If this sounds incoherent, that’s because it is.
There is no political ideology or even a vague philosophy that drivers her actions, it’s toxic narcissism. It explains all the behavior, and predicts future behavior with a spooky level of accuracy.
It’s all about her for her:
President Biden’s campaign to push new voting rights protections through Congress appeared all but dead on Thursday, after it became clear that he had failed to unite his own party behind his drive to overhaul Senate rules to enact the legislation over Republican opposition.
In an embarrassing setback for Mr. Biden, Senator Kyrsten Sinema, Democrat of Arizona, stunned her colleagues just hours before the president was slated to make his case to them in person at the Capitol by taking the Senate floor to declare that she would not support undermining the filibuster to pass legislation under any circumstances.
The announcement by Ms.
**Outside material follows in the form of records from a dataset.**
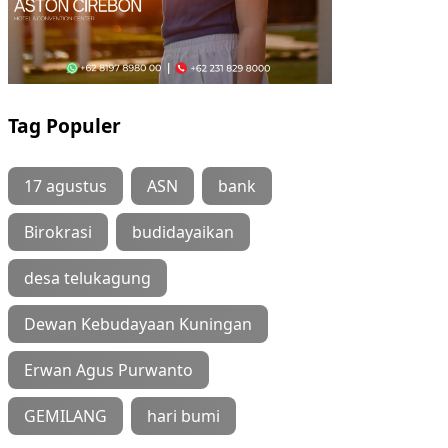
Tag Populer
17 agustus
ASN
bank
Birokrasi
budidayaikan
desa telukagung
Dewan Kebudayaan Kuningan
Erwan Agus Purwanto
GEMILANG
hari bumi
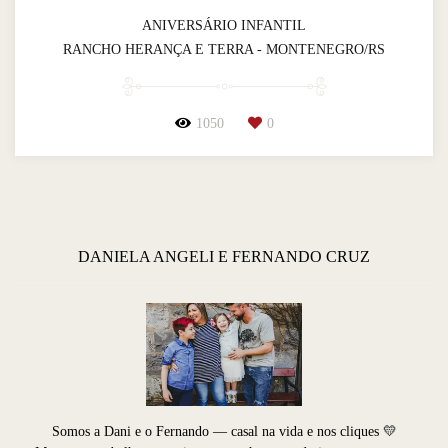
ANIVERSÁRIO INFANTIL
RANCHO HERANÇA E TERRA - MONTENEGRO/RS
1050
0
DANIELA ANGELI E FERNANDO CRUZ
Somos a Dani e o Fernando — casal na vida e nos cliques 💛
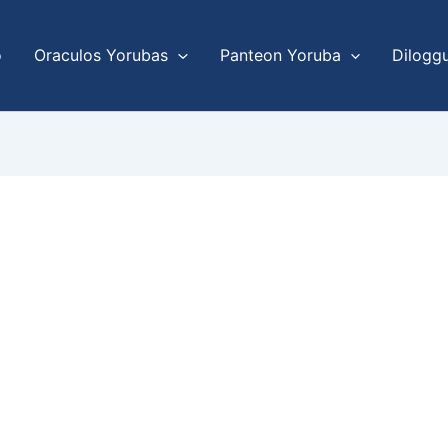
o
Oraculos Yorubas
Panteon Yoruba
Dilogg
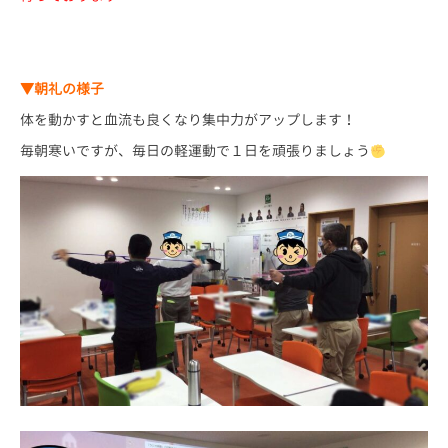
▼朝礼の様子
体を動かすと血流も良くなり集中力がアップします！
毎朝寒いですが、毎日の軽運動で１日を頑張りましょう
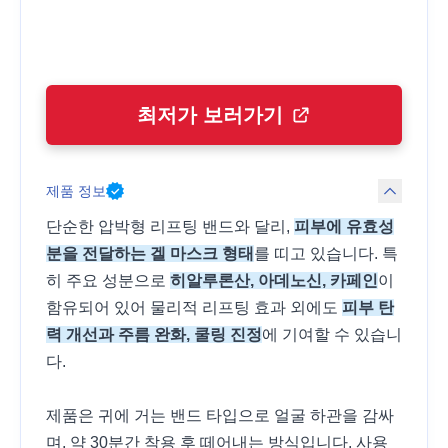
최저가 보러가기
제품 정보
단순한 압박형 리프팅 밴드와 달리,
피부에 유효성
분을 전달하는 겔 마스크 형태
를 띠고 있습니다. 특
히 주요 성분으로
히알루론산, 아데노신, 카페인
이
함유되어 있어 물리적 리프팅 효과 외에도
피부 탄
력 개선과 주름 완화, 쿨링 진정
에 기여할 수 있습니
다.
제품은 귀에 거는 밴드 타입으로 얼굴 하관을 감싸
며, 약 30분간 착용 후 떼어내는 방식입니다. 사용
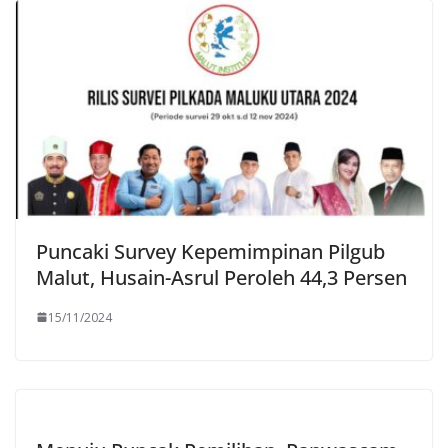
Puncaki Survey Kepemimpinan Pilgub
Malut, Husain-Asrul Peroleh 44,3 Persen
15/11/2024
Sinema, who had long opposed changing Senate rules, left Mr. Biden and Democrats without an avenue for winning enactment of the voting rights measures, which they have characterized as vital to preserve democracy in the face of a Republican-led drive in states around the country to limit access to the ballot box.
It came two days after the president had put his reputation on the line to make the case for enacting the legislation by any means necessary — including scrapping the famed filibuster — with a major speech in Atlanta that compared opponents of the voting rights measures to racist figures of the Civil War era and segregationists who thwarted civil rights initiatives in the 1960s.
Her action left many of her Democratic colleagues privately fuming, with some saying it was a dagger delivered to the president in a way that would draw maximum attention to Ms. Sinema. Some said her arguments were weak, particularly her insistence that Democrats should have done more to bring Republicans on board, when they have tried but failed to do so for months. And others groused that Ms. Sinema seemed glued to her phone during much of the meeting with the president.
I’m not sure how you deal with someone like this, but her elevation by the Democratic Party establishment (There is no Democratic Party establishment) is not looking like a good thing right now.